You were going to give us a third one, but then I spoke over you.

Shayan Mohanty: 00:06:09

Sorry. First one is societal impact stuff, like model trained on stereotypes essentially. The second was your bias factor, your weights and bias. Your bias parameter really. The third is this middle ground where you actually are biasing a model towards a true representation of reality. So it’s still sort of an uplevel of the bias concept in terms of a bias parameter, but it has no negative connotation to it. So our whole thing at least at the beginning was we should just define two types of bias real quick, just that we have a basis to talk about. So basically we proposed bias is just an act of shifting the effect of a model to one side or another, or to a specific area. So limiting the space within which a model has acceptable outputs.

00:07:11

So an example of this is I want to train a model to predict spam. I could bias it towards predicting spam correctly. I could bias it by saying if the word Viagra shows up, it’s very likely spam. And that’s probably true to some extent. But it’s still very important for us to be able to talk about the societal impact of bias. So we propose another terminology which is degenerative bias, where in fact when you bias a model using these outdated stereotypes or whatever they happen to be, your personal biases and you bring them to the table, what you’re doing is you’re actually biasing the model away from an accurate representation of reality. So it’s important that we lend the discussion with those two things.

00:07:59

And the core point of that whole talk is basically to go on to say that the way supervised machine learning has evolved over time has made supervised machine learning very reliant on hand labeled data, which is one of many different sources of this bias can creep in, specifically degenerative bias. You can have hand labelers who bring their own biases to the table. You’ve got the way you’re sampling data, that could be biased inherently, the way you’re stratifying it. All sorts of things can affect the way your model’s performing. These days, most of the time, I’m not going to say all the time, but most of the time your model’s not biased because you trained in inherently biased architecture. It’s usually because your data’s biased in some way, degenerative biased.

00:08:54

So our whole argument was, “Look, we can’t really get away from labeling,” so you have to label data. But maybe there’s a better way to be more explicit about the biases we’re checking in. And if you’re explicit about them, then it’s possible to go back and change them. So now the question is what techniques do we have to be able to do that sort of thing? And weakly supervised learning is one of them. Active learning is another one of them. I had a whole slide of just various techniques and how they kind of play together. But it was meant to just be like a, “Look, you can’t really get away from bias. The whole point of labeling is the bias model. But what you do want to do is limit the amount of degenerative bias you’re introducing. And in order to do that, it has to be explicit.
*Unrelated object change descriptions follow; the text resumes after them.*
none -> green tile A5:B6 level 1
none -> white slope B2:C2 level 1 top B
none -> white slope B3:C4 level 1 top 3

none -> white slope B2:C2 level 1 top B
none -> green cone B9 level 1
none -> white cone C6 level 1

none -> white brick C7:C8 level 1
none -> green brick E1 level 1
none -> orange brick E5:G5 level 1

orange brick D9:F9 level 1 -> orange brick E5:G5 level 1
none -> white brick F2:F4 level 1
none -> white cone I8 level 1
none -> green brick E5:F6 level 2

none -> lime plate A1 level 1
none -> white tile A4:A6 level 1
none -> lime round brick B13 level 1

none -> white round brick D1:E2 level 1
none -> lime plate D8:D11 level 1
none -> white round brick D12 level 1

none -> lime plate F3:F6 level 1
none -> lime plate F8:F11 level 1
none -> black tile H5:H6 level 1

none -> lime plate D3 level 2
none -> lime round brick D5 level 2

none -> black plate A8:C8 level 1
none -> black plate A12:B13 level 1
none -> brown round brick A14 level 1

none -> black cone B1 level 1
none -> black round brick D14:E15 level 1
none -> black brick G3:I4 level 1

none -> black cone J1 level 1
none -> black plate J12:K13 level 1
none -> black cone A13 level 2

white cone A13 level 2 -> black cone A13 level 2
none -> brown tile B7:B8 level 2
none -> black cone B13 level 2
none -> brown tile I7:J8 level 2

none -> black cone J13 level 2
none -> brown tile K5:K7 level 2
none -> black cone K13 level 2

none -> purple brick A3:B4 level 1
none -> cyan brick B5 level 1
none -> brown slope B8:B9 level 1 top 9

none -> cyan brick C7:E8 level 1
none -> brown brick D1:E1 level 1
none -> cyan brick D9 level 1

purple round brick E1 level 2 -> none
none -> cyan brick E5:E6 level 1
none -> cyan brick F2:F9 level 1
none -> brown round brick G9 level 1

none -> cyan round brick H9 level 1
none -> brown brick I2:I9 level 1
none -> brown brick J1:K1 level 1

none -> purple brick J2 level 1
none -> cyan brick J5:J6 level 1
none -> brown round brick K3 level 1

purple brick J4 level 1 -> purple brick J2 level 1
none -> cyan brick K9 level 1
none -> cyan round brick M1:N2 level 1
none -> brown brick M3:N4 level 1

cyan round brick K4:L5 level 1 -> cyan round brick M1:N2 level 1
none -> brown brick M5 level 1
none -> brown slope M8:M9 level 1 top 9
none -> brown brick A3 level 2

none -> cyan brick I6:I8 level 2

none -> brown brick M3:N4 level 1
It can’t be implicit.” So that was sort of the core of the talk.

Jon Krohn: 00:09:45

Cool. And so something I’d love to dig into more is the arguments against hand labeling. So you mentioned how hand labeling there is one way that we can introduce generative bias as you termed it. But what are the other arguments against hand labeling? I know that that’s something that you’re expert in.

Shayan Mohanty: 00:10:04

Yeah, so there are lots. So starting with bias obviously, if you have an army of humans we’re labeling data. One of the issues with labeling fundamentally is that it is a non-deterministic process. Now as we move towards more enterprise ready machine learning, not the wild west machine learning where it’s just like let’s throw a bunch of data into a pot and stir it a couple times, and see what pops out the other end. Now we’re talking about how do we get reproducible results? How do we make sure that we have pipelines? When we start using the word pipeline, it implies some amount of determinism. But the problem is you lose that when you have hand labeling. And that amounts to a whole bunch of stuff.